Start PROVIDED INFORMATION

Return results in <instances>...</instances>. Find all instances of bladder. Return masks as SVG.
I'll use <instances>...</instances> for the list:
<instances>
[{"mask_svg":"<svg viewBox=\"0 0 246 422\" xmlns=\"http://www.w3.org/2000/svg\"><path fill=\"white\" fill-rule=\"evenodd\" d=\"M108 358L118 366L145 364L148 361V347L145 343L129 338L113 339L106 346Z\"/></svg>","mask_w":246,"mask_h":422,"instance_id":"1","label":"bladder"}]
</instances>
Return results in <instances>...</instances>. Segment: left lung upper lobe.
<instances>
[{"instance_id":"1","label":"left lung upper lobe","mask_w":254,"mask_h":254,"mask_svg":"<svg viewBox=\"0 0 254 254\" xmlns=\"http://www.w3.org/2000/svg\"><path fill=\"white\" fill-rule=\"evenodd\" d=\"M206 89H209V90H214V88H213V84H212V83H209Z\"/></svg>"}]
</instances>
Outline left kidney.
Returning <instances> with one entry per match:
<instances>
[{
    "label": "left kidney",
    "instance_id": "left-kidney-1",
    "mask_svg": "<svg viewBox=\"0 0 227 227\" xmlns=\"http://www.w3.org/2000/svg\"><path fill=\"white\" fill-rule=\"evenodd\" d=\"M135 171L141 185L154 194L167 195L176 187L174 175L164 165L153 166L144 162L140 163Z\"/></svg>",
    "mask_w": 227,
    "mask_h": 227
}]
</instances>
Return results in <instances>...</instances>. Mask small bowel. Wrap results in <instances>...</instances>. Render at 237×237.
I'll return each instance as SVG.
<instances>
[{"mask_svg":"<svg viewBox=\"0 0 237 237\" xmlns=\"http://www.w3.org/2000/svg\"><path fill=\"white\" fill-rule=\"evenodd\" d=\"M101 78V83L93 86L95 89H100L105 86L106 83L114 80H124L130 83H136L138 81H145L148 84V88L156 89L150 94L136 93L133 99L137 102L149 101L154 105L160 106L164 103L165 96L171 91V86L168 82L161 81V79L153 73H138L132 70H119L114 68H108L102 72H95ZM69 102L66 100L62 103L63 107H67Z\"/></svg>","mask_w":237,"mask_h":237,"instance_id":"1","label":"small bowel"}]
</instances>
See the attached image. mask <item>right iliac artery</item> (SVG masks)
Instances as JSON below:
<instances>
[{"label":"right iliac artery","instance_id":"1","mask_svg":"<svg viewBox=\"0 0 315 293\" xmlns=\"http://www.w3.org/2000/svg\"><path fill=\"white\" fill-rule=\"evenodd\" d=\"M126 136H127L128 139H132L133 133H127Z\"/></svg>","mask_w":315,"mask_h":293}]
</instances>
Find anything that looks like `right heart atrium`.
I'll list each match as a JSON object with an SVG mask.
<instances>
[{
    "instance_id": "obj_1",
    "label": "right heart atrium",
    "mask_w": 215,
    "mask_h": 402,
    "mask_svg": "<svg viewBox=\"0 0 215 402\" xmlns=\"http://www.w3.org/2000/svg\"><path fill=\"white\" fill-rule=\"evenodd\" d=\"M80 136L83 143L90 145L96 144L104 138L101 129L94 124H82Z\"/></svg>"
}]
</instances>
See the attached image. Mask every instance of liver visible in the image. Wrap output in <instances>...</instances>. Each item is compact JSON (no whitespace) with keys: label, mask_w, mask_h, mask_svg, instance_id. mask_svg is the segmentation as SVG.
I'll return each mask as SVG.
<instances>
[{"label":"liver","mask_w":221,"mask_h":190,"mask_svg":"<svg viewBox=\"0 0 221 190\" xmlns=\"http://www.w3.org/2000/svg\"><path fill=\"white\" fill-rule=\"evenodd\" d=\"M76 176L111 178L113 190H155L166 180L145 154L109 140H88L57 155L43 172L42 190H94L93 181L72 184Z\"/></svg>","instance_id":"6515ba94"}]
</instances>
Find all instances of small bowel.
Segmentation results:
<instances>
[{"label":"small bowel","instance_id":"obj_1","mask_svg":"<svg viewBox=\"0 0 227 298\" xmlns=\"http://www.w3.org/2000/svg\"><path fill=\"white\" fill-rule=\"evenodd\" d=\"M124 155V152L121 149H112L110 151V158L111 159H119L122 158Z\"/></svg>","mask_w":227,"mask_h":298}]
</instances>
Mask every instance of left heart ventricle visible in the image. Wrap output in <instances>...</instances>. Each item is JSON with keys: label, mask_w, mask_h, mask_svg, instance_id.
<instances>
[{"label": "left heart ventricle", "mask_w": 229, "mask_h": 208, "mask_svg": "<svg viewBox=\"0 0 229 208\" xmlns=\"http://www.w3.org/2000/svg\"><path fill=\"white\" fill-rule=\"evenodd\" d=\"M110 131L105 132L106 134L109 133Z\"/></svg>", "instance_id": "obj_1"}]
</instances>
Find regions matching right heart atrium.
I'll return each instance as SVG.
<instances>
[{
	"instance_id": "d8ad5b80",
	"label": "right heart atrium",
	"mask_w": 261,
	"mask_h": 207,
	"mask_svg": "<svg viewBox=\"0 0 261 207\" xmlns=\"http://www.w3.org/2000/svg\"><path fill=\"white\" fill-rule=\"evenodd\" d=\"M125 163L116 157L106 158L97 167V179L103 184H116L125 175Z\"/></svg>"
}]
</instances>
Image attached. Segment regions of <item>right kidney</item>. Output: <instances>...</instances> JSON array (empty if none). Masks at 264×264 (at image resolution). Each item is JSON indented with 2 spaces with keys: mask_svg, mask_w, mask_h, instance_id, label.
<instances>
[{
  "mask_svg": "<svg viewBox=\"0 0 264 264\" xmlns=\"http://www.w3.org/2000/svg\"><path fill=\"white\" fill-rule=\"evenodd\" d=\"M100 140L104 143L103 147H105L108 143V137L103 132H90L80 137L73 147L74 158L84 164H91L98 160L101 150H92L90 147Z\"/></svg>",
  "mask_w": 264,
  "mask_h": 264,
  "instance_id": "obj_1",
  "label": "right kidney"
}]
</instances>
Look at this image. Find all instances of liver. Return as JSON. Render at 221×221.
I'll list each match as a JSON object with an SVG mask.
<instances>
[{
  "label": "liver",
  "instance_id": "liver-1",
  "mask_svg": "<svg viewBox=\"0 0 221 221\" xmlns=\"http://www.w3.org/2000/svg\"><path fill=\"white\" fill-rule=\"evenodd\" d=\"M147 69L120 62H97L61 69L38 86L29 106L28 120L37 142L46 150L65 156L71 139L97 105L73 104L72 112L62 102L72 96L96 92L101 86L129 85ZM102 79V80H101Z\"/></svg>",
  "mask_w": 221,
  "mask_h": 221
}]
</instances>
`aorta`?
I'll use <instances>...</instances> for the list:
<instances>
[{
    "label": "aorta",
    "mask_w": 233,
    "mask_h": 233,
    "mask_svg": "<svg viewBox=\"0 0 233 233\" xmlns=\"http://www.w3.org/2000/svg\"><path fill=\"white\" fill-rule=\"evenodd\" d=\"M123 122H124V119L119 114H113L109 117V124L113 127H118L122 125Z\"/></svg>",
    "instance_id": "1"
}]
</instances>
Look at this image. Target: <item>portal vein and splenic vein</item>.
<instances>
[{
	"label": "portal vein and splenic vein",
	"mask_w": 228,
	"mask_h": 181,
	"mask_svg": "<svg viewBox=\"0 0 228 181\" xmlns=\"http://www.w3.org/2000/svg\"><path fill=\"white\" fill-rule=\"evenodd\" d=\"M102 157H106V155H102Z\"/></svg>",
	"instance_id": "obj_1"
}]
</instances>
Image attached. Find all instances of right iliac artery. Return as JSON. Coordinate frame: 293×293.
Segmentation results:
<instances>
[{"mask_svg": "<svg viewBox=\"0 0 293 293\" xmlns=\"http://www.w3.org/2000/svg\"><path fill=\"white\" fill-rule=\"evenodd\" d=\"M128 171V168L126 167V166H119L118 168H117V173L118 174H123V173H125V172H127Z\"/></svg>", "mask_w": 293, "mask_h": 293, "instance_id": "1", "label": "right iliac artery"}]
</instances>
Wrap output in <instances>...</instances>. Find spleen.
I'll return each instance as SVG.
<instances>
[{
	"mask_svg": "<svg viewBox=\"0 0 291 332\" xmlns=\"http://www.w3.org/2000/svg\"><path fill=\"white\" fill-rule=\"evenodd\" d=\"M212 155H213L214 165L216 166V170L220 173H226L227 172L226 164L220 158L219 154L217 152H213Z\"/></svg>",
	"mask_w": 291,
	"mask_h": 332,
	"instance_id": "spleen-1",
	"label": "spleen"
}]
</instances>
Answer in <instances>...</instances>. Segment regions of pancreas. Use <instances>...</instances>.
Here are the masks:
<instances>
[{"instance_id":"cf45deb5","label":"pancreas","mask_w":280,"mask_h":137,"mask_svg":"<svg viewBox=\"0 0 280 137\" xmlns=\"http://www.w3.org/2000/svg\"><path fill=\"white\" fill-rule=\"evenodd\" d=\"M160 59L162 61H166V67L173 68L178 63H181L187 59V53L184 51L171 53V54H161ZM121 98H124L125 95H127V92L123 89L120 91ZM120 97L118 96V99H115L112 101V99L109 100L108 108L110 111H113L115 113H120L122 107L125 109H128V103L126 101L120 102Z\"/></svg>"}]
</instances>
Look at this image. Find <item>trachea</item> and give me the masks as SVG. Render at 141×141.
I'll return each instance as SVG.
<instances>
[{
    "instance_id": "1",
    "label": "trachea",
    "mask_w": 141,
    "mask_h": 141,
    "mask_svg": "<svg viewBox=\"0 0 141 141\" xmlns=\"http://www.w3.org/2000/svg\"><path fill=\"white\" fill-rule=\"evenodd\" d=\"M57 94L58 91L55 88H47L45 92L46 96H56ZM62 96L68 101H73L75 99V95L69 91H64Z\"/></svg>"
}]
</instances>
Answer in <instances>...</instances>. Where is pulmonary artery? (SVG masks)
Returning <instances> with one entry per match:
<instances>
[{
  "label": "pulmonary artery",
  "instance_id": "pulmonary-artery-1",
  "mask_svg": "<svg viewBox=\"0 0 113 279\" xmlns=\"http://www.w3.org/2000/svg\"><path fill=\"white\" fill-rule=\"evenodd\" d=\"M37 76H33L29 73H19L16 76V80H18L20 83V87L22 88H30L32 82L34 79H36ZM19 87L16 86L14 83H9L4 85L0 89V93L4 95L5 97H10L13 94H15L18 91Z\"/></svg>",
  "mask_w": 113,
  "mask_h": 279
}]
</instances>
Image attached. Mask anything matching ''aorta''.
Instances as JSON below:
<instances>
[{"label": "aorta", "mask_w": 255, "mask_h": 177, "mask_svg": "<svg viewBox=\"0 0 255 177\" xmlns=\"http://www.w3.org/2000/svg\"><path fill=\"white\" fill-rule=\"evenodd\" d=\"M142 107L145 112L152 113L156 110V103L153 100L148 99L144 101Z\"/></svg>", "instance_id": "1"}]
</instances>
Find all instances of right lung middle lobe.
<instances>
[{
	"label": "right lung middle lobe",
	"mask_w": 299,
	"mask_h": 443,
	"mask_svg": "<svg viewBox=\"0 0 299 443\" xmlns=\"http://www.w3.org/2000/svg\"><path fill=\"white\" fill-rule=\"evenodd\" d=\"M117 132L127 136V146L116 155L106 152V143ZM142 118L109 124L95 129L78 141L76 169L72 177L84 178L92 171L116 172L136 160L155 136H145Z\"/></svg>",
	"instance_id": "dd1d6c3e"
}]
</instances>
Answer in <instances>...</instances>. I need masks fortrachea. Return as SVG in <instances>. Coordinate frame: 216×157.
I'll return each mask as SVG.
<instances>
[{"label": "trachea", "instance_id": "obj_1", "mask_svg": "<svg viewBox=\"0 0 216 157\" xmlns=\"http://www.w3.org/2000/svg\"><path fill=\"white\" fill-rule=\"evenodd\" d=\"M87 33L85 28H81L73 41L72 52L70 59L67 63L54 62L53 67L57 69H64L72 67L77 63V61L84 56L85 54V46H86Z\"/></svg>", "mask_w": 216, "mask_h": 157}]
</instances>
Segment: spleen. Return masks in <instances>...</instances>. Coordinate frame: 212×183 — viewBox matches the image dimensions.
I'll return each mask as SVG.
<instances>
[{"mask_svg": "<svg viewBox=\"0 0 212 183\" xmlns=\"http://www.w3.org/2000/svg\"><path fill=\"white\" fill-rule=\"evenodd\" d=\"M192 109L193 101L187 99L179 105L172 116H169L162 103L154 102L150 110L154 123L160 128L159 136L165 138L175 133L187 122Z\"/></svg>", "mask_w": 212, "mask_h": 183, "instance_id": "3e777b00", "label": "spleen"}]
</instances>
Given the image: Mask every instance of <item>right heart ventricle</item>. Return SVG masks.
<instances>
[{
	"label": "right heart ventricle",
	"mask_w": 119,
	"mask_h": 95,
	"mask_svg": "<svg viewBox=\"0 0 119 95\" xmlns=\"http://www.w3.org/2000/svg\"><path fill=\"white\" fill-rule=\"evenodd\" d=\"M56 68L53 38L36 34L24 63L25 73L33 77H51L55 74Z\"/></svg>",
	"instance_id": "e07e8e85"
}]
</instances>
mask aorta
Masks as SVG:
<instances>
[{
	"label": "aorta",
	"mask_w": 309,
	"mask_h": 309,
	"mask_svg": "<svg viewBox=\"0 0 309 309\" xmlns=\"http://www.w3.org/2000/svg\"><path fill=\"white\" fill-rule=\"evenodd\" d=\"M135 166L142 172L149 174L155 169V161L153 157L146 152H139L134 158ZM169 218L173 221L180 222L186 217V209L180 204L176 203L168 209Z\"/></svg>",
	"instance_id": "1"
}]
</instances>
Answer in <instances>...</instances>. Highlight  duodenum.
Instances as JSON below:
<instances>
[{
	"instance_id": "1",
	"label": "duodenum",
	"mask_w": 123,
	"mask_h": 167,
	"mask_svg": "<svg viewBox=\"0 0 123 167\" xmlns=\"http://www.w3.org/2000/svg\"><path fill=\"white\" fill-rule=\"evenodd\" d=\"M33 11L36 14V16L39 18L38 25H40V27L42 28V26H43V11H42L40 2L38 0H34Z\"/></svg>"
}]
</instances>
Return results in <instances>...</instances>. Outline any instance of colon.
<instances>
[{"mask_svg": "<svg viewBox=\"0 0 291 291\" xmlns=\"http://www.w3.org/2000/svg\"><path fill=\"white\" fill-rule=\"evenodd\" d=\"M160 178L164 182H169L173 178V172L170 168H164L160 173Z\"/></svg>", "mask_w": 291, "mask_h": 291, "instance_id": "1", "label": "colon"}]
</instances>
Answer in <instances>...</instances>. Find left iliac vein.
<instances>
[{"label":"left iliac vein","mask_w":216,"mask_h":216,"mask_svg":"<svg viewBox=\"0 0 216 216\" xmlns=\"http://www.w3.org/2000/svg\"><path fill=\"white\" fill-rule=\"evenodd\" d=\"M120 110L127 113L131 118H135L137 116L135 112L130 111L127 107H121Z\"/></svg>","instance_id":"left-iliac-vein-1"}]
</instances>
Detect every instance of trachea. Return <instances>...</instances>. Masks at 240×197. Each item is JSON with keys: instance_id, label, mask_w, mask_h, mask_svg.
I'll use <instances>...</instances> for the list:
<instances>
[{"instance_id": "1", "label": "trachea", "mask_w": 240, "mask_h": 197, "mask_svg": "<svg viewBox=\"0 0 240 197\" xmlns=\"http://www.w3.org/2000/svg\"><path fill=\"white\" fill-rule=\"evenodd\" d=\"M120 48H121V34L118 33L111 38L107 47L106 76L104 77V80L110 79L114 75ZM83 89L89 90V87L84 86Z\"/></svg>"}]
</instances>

End PROVIDED INFORMATION

§ **SHORT PROBLEM**
Give the number of rows above that contain the string "Find", treating case as significant. Reply with the number only.

§ **SOLUTION FOR THIS PROBLEM**
10